======== Data to examine ========
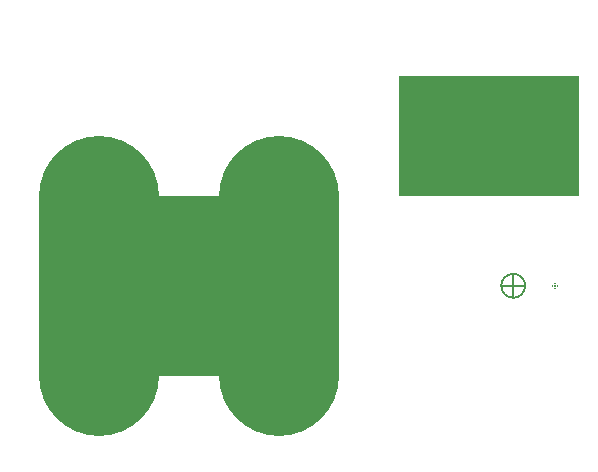
<source format=gbl>
%FSLAX34Y34*%
%AMRECT*
21,1,$1,$2-$3-$3,-$4,-$5,0*%
%ADD10C,0.00590551X0.00450551*%
%ADD14RECT,0.0807087X0.1023622X0.0118110X0.5000000X0.3000000*%
%AMTARGET*
1,1,$1,0,0*
$1=$1x0.8*
1,0,$1,0,0*
$1=$1x0.8*
1,1,$1,0,0*
$1=$1x0.8*
1,0,$1,0,0*
$1=$1x0.8*
1,1,$1,0,0*
$1=$1x0.8*
1,0,$1,0,0*%
%ADD15TARGET,0.020*%
%AMRECTROUNDCORNERS*
0 Rectangle with rounded corners. *
0 Offsets $4 and $5 are interpreted as the *
0 offset of the flash origin from the pad center. *
0 First create horizontal rectangle. *
21,1,$1,$2-$3-$3,-$4,-$5,0*
0 From now on, use width and height half-sizes. *
$10=$1/2*
$9=$10*
$8=$2/2*
0 Add top and bottom rectangles. *
22,1,$1-$3-$3,$3,-$9+$3-$4,$8-$3-$5,0*
22,1,$1-$3-$3,$3,-$9+$3-$4,-$8-$5,0*
0 Add circles at the corners. *
1,1,$3+$3,-$4+$9-$3,-$5+$8-$3*
1,1,$3+$3,-$4-$9+$3,-$5+$8-$3*
1,1,$3+$3,-$4-$9+$3,-$5-$8+$3*
1,1,$3+$3,-$4+$9-$3,-$5-$8+$3*%
%ADD16RECTROUNDCORNERS,1X1X0.2X0X0*%
G74*
D10*
X1100Y600D02*
G03*
X700Y1000I400J0D01*
X300Y600I0J400D01*
X700Y200I400J0D01*
X1100Y600I0J400D01*
X300D02*
G01*
X1100D01*
X700Y200D02*
Y1000D01*
D15*
X2100Y600D03*
D16*
X-10100Y600D03*
</source>
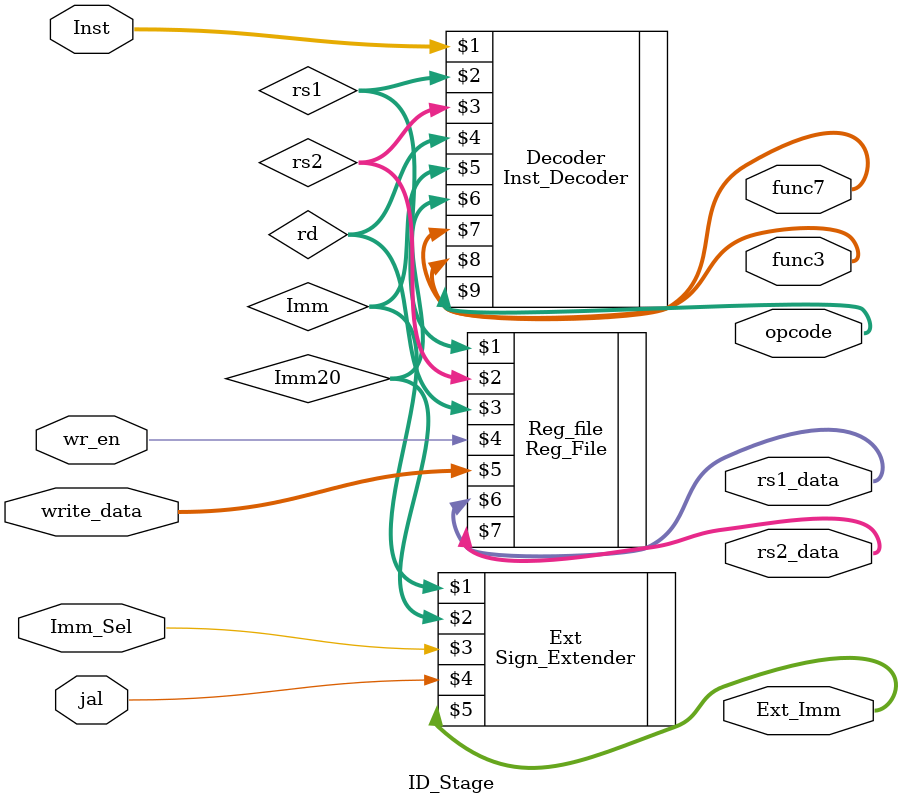
<source format=sv>
`timescale 1ns / 1ps


module ID_Stage#(parameter Inst_Size= 32) (
input logic [Inst_Size-1:0]Inst,
input logic wr_en,
input logic Imm_Sel,jal,
input logic[Inst_Size-1:0] write_data,
output logic [Inst_Size-1:0] rs1_data,rs2_data,
output logic [Inst_Size-1:0]Ext_Imm,
output logic[6:0] func7,
output logic[2:0]func3,
output logic[6:0] opcode
);

wire[4:0] rs1,rs2,rd;
wire[11:0] Imm;
wire[19:0] Imm20;

Inst_Decoder Decoder(Inst,rs1,rs2,rd,Imm,Imm20,func7,func3,opcode);
Sign_Extender #(32) Ext(Imm,Imm20,Imm_Sel,jal,Ext_Imm);
Reg_File#(32)Reg_file(rs1,rs2,rd,wr_en,write_data,rs1_data,rs2_data);

endmodule

</source>
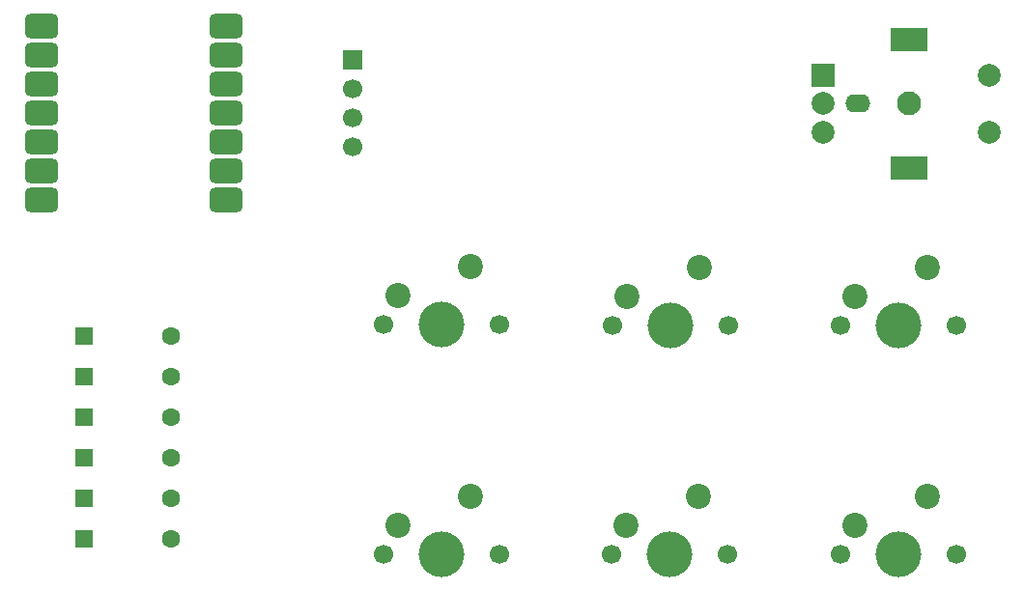
<source format=gbr>
%TF.GenerationSoftware,KiCad,Pcbnew,9.0.3*%
%TF.CreationDate,2026-01-25T12:41:43-05:00*%
%TF.ProjectId,hackclub_macropad,6861636b-636c-4756-925f-6d6163726f70,rev?*%
%TF.SameCoordinates,Original*%
%TF.FileFunction,Soldermask,Top*%
%TF.FilePolarity,Negative*%
%FSLAX46Y46*%
G04 Gerber Fmt 4.6, Leading zero omitted, Abs format (unit mm)*
G04 Created by KiCad (PCBNEW 9.0.3) date 2026-01-25 12:41:43*
%MOMM*%
%LPD*%
G01*
G04 APERTURE LIST*
G04 Aperture macros list*
%AMRoundRect*
0 Rectangle with rounded corners*
0 $1 Rounding radius*
0 $2 $3 $4 $5 $6 $7 $8 $9 X,Y pos of 4 corners*
0 Add a 4 corners polygon primitive as box body*
4,1,4,$2,$3,$4,$5,$6,$7,$8,$9,$2,$3,0*
0 Add four circle primitives for the rounded corners*
1,1,$1+$1,$2,$3*
1,1,$1+$1,$4,$5*
1,1,$1+$1,$6,$7*
1,1,$1+$1,$8,$9*
0 Add four rect primitives between the rounded corners*
20,1,$1+$1,$2,$3,$4,$5,0*
20,1,$1+$1,$4,$5,$6,$7,0*
20,1,$1+$1,$6,$7,$8,$9,0*
20,1,$1+$1,$8,$9,$2,$3,0*%
G04 Aperture macros list end*
%ADD10RoundRect,0.551000X-0.926000X-0.551000X0.926000X-0.551000X0.926000X0.551000X-0.926000X0.551000X0*%
%ADD11C,1.700000*%
%ADD12C,4.000000*%
%ADD13C,2.200000*%
%ADD14R,1.700000X1.700000*%
%ADD15O,2.200000X1.600000*%
%ADD16C,2.100000*%
%ADD17R,2.000000X2.000000*%
%ADD18C,2.000000*%
%ADD19R,3.200000X2.000000*%
%ADD20RoundRect,0.250000X-0.550000X-0.550000X0.550000X-0.550000X0.550000X0.550000X-0.550000X0.550000X0*%
%ADD21C,1.600000*%
G04 APERTURE END LIST*
D10*
%TO.C,U1*%
X92600000Y-55770000D03*
X92600000Y-53230000D03*
X92600000Y-50690000D03*
X92600000Y-48150000D03*
X92600000Y-45610000D03*
X92600000Y-43070000D03*
X92600000Y-40530000D03*
X108800000Y-55770000D03*
X108800000Y-53230000D03*
X108800000Y-50690000D03*
X108800000Y-48150000D03*
X108800000Y-45610000D03*
X108800000Y-43070000D03*
X108800000Y-40530000D03*
%TD*%
D11*
%TO.C,SW6*%
X162680000Y-86790000D03*
D12*
X167760000Y-86790000D03*
D11*
X172840000Y-86790000D03*
D13*
X170300000Y-81710000D03*
X163950000Y-84250000D03*
%TD*%
D11*
%TO.C,SW5*%
X162680000Y-66730000D03*
D12*
X167760000Y-66730000D03*
D11*
X172840000Y-66730000D03*
D13*
X170300000Y-61650000D03*
X163950000Y-64190000D03*
%TD*%
D11*
%TO.C,SW4*%
X142580000Y-86780000D03*
D12*
X147660000Y-86780000D03*
D11*
X152740000Y-86780000D03*
D13*
X150200000Y-81700000D03*
X143850000Y-84240000D03*
%TD*%
D11*
%TO.C,SW3*%
X142630000Y-66740000D03*
D12*
X147710000Y-66740000D03*
D11*
X152790000Y-66740000D03*
D13*
X150250000Y-61660000D03*
X143900000Y-64200000D03*
%TD*%
D11*
%TO.C,SW2*%
X122580000Y-86790000D03*
D12*
X127660000Y-86790000D03*
D11*
X132740000Y-86790000D03*
D13*
X130200000Y-81710000D03*
X123850000Y-84250000D03*
%TD*%
D11*
%TO.C,SW1*%
X122630000Y-66680000D03*
D12*
X127710000Y-66680000D03*
D11*
X132790000Y-66680000D03*
D13*
X130250000Y-61600000D03*
X123900000Y-64140000D03*
%TD*%
D14*
%TO.C,J_OLED1*%
X119850000Y-43420000D03*
D11*
X119850000Y-45960000D03*
X119850000Y-48500000D03*
X119850000Y-51040000D03*
%TD*%
D15*
%TO.C,ENC1*%
X164150000Y-47300000D03*
D16*
X168650000Y-47300000D03*
D17*
X161150000Y-44800000D03*
D18*
X161150000Y-49800000D03*
X161150000Y-47300000D03*
D19*
X168650000Y-41700000D03*
X168650000Y-52900000D03*
D18*
X175650000Y-49800000D03*
X175650000Y-44800000D03*
%TD*%
D20*
%TO.C,D6*%
X96340000Y-85450000D03*
D21*
X103960000Y-85450000D03*
%TD*%
D20*
%TO.C,D5*%
X96340000Y-81900000D03*
D21*
X103960000Y-81900000D03*
%TD*%
D20*
%TO.C,D4*%
X96340000Y-78350000D03*
D21*
X103960000Y-78350000D03*
%TD*%
D20*
%TO.C,D3*%
X96340000Y-74800000D03*
D21*
X103960000Y-74800000D03*
%TD*%
D20*
%TO.C,D2*%
X96340000Y-71250000D03*
D21*
X103960000Y-71250000D03*
%TD*%
D20*
%TO.C,D1*%
X96340000Y-67700000D03*
D21*
X103960000Y-67700000D03*
%TD*%
M02*

</source>
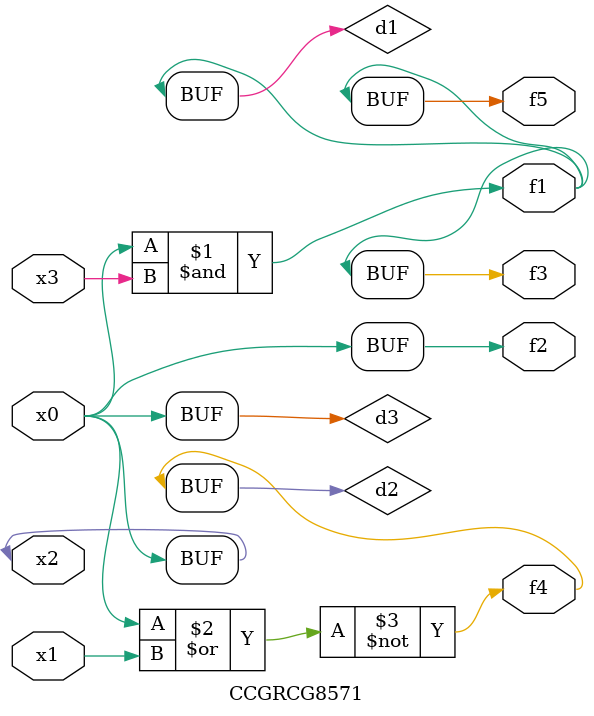
<source format=v>
module CCGRCG8571(
	input x0, x1, x2, x3,
	output f1, f2, f3, f4, f5
);

	wire d1, d2, d3;

	and (d1, x2, x3);
	nor (d2, x0, x1);
	buf (d3, x0, x2);
	assign f1 = d1;
	assign f2 = d3;
	assign f3 = d1;
	assign f4 = d2;
	assign f5 = d1;
endmodule

</source>
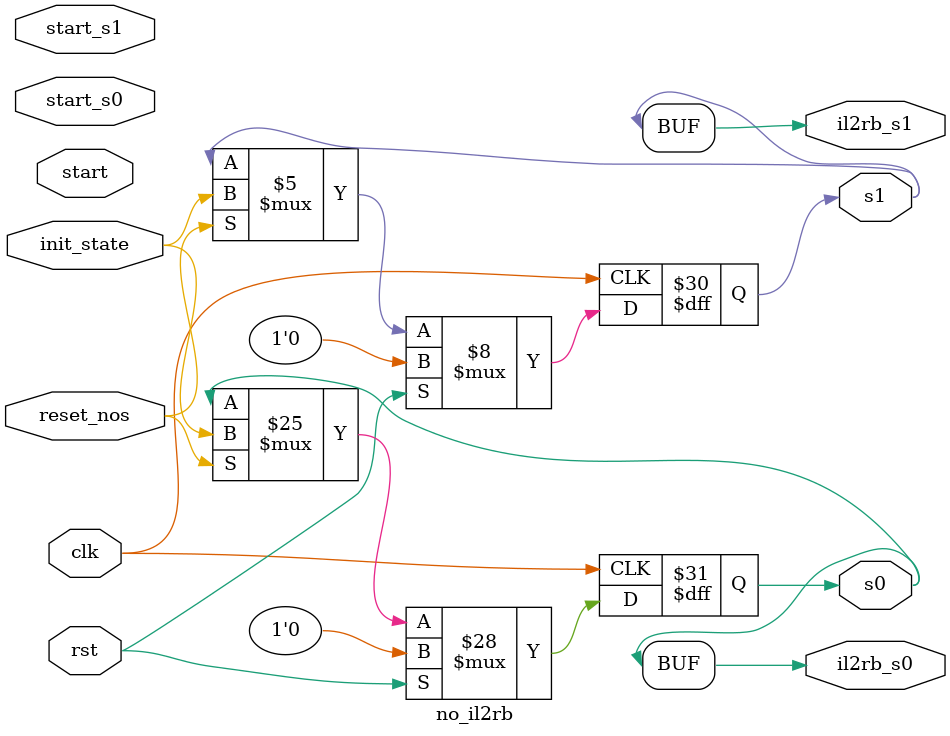
<source format=v>

module no_il2rb
(
  input clk,
  input start,
  input rst,
  input reset_nos,
  input start_s0,
  input start_s1,
  input init_state,
  output reg [1-1:0] s0,
  output reg [1-1:0] s1,
  output [1-1:0] il2rb_s0,
  output [1-1:0] il2rb_s1
);

  reg pass;

  always @(posedge clk) begin
    if(rst) begin
      s0 <= 1'd0;
      pass <= 1'b0;
    end else begin
      if(reset_nos) begin
        s0 <= init_state;
        pass <= 1;
      end else begin
        if(start_s0) begin
          if(pass) begin
            s0 <=  s0 ;
            pass <= 0;
          end else begin
            pass <= 1;
          end
        end 
      end
    end
  end


  always @(posedge clk) begin
    if(rst) begin
      s1 <= 1'd0;
    end else begin
      if(reset_nos) begin
        s1 <= init_state;
      end else begin
        if(start_s1) begin
          s1 <=  s1 ;
        end 
      end
    end
  end

  assign il2rb_s0 = s0;
  assign il2rb_s1 = s1;

endmodule

</source>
========
## The task
Using the records above, copy all lines that include the word "wire".

## Solution for this problem
wire[4:0] rs1,rs2,rd;
wire[11:0] Imm;
wire[19:0] Imm20;
	wire d1, d2, d3;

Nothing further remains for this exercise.